My impression of the first TUSC/Left Unity meeting that took place on Wednesday 24 July was that it was a very positive event. I write ‘first’ because there seemed to be a general feeling in the room that future meetings would be a good thing to enable co-operation on the left. I should add straight away that it was made clear by Left Unity that the leadership of the Left Unity project lay in the hands of the National Co-ordinating Group (NCG) and it would have to make a decision if Left Unity wanted to send a delegation to further meetings. I hope the NCG agrees to do so because although TUSC and Left Unity are adopting different strategies there was clearly an overlap in what both projects are attempting to achieve.
This is not a verbatim report because I don’t think it would be in the spirit of the meeting to offer one, but I have just attempted to give a flavour of the discussion. As a supporter of Left Unity and as a member of the TUSC National Steering Committee (as elected by the Independent Socialist Network) I was in the curious position of being on one team (the TUSC team) and also being a supporter of Left Unity’s one member one vote project. My feeling about this is that rather than there being any conflict of interest it was a good thing that I was there as I want to see both projects succeed – preferably by working together as I explained here: http://bit.ly/1cjwb0N I suspect along the spectrum of opinion that exists there are some who solely back TUSC, some who solely back the Left Unity project and others who see the possibility of a positive collaboration. Only time will tell.
Both sides gave opening descriptions of what their projects were about and their general strengths with the TUSC focusing on its electoral record and trade union support – in particular the official support of the RMT and Left Unity mentioning the Ken Loach appeal and the over 9,000 people who had signed it and the 90 groups that have been established. Then a general discussion took place about the political situation, the relationship of the Labour Party to the trade unions and other matters.
It should be noted that by the end of the meeting the RMT had four official representatives in the room. Within their group there were a range of views about TUSC and Left Unity. The RMT President Peter Pinkney has already publicly stated that he supports a Syriza type project for Britain and has criticisms of what he sees as TUSC’s narrowness. The other RMT representatives Sean McGowan, Sean Hoyle and Darren Ireland explained how they wanted to strengthen TUSC. Dave Nellist and Clive Heemskirk presented the Socialist Party view in their contributions. In particular why they feel the TUSC coalition model is durable because it is built by consensus and with a trade union spine. They informed the meeting that TUSC had stood over 500 candidates and gained over 100,000 in three and a half years and in recent local elections had averaged 3.5 per cent of the vote.
Kate Hudson explained the strength of feeling from the May 11th meeting that Left Unity should be a one-person-one-vote organisation, that no federal or coalition building aspect to the project was envisaged with TUSC or any of the left groups that exist.
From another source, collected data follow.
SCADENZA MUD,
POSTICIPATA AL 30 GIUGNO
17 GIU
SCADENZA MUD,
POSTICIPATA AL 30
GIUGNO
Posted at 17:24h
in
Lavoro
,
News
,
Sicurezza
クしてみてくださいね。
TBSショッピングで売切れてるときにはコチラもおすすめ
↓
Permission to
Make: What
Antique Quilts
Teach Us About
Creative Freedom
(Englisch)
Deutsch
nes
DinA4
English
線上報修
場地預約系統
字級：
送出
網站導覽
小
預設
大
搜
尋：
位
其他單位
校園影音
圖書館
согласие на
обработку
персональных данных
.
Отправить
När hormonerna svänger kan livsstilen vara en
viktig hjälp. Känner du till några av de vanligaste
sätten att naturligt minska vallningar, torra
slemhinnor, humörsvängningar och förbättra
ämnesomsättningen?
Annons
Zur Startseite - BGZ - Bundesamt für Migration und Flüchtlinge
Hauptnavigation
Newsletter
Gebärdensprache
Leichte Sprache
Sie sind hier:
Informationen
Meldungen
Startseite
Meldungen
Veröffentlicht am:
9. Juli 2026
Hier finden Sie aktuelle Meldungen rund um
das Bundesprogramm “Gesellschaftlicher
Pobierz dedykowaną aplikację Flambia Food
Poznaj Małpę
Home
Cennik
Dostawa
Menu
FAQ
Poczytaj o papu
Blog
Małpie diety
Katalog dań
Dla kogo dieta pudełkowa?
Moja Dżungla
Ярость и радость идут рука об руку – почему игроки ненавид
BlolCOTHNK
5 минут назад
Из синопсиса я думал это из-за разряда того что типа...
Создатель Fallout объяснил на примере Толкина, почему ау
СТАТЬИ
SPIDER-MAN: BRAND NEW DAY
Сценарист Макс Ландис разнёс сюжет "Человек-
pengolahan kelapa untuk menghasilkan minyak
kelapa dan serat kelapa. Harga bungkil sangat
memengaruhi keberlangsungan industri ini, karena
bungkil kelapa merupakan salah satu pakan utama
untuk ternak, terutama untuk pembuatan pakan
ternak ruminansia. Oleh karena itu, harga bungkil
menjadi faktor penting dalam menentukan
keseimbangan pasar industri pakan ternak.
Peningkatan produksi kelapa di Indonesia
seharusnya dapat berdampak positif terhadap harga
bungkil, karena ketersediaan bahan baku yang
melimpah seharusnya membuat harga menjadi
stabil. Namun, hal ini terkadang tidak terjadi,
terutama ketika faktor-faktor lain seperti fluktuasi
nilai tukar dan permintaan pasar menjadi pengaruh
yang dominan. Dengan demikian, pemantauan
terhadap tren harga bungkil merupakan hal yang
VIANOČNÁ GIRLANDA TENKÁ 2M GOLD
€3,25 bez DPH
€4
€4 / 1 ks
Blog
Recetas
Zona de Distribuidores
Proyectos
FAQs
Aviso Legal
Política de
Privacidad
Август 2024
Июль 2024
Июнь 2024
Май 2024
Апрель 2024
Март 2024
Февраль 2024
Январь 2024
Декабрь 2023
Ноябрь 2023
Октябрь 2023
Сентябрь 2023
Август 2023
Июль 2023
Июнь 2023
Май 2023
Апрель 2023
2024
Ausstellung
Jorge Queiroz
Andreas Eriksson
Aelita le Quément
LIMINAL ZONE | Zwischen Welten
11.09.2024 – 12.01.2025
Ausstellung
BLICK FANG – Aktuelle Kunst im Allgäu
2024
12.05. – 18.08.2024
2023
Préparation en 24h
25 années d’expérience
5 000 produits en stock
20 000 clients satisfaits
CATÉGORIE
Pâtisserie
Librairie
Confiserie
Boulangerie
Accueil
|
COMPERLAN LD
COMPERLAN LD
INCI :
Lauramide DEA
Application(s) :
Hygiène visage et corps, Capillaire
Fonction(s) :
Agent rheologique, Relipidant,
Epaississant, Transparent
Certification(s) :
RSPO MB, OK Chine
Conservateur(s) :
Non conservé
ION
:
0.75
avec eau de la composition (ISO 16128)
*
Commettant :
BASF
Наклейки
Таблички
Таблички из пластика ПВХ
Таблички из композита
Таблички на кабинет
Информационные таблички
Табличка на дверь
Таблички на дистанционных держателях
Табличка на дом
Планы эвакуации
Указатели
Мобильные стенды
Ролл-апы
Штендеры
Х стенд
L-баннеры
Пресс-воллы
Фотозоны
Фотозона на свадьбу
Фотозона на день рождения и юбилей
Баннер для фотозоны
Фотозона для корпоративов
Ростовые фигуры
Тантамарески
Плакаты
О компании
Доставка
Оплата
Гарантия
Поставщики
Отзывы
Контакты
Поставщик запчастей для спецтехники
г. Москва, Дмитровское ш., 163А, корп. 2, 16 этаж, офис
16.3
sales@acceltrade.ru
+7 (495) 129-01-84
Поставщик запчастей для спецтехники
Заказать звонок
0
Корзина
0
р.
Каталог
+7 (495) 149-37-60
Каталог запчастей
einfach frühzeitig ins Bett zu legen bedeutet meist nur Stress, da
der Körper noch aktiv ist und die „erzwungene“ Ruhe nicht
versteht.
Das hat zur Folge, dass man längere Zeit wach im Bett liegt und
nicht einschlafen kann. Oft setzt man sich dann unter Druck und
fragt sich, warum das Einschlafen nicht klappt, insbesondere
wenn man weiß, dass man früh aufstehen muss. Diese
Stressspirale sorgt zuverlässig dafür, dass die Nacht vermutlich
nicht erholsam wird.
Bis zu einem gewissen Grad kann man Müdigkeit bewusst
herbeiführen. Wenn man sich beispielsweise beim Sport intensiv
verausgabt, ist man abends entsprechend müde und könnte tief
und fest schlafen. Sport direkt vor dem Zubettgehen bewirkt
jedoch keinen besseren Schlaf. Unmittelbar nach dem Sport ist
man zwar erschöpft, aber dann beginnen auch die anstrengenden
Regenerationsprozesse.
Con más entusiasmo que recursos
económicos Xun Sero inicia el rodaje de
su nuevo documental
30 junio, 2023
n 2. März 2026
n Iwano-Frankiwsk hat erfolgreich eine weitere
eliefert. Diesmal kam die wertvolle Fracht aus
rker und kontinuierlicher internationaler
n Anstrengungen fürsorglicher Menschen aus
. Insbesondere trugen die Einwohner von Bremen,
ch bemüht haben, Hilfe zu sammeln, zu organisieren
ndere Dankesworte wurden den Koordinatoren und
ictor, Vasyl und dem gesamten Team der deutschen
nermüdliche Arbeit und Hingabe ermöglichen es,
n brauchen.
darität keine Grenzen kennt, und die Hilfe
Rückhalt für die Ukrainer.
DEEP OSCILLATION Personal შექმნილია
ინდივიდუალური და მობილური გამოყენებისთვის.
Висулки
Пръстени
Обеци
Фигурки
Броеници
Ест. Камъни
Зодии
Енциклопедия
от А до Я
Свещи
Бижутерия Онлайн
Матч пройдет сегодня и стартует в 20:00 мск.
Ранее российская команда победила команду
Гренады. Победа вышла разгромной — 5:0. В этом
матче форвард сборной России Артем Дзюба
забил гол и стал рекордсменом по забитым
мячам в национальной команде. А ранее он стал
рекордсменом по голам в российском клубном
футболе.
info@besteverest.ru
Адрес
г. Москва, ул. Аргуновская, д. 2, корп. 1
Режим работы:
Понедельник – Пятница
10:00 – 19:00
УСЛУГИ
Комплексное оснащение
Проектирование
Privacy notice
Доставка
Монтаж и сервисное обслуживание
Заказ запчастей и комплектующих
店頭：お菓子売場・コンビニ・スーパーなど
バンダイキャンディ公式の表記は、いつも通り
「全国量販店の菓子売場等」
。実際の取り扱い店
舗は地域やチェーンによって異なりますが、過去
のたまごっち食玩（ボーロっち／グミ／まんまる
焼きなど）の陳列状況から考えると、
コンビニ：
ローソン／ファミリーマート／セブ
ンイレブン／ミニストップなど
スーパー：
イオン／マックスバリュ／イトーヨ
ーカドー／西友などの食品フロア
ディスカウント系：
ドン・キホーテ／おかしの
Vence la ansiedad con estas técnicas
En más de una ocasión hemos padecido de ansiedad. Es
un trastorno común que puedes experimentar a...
Sharon McCourt with clarity and cogency, explained that where she lived in Birmingham there was a need for an alternative to the Labour Party, especially from those who lived in some of the poorest areas and did not have trade union representation, and Left Unity was about that. Andrew Burgin said that the Left Unity project was based on the idea that a mass party is a possibility. Bianca Todd said that while Left Unity was still developing it was clear that ‘people wanted a voice’ and that trade unionists could be part of the Left Unity project.
There was some discussion about the role of Unite in the labour movement and its relationship to Labour and also whether other trade unions, like the RMT might move to supporting a political alternative to the Labour Party.
As, hopefully, a first meeting between the two, my overall feeling is that it was a good start. With everyone in the room being clear that it was simply a discussion with no one empowered to offer or receive anything. While TUSC would like Left Unity to be part of its coalition it is self evident that this is not going to happen. Neither is TUSC going to fold and ask individual trade unionist to join Left Unity. So, both are going to develop their own projects.
For my part I argued that rather than there being a conflict of interest between the two projects there was a coalition of interest in building a mass party to the left of Labour. In my view Left Unity and TUSC are adversarial allies on the same project that will unfold over time. I explained that from the ISN point of view it was good that the RMT had decided to back socialist candidates against Labour candidates and that it was good that the Ken Loach appeal had got over 9,000 people signed up to Left Unity. Both of these are positive developments and the left is stronger for it. The critical thing is are TUSC and Left Unity able to demonstrate to a much wider audience that they are capable of developing a positive collaboration for the benefit of the working class as a whole? As Andrew Burgin said there is the space for a new mass party of the left; my view is that by TUSC and Left Unity recognising each other’s strengths the possibility exists that they could collaborate together into bringing it into being. In the next few years this will be the critical test: we need to put the interests of our class above the interest of any particular project.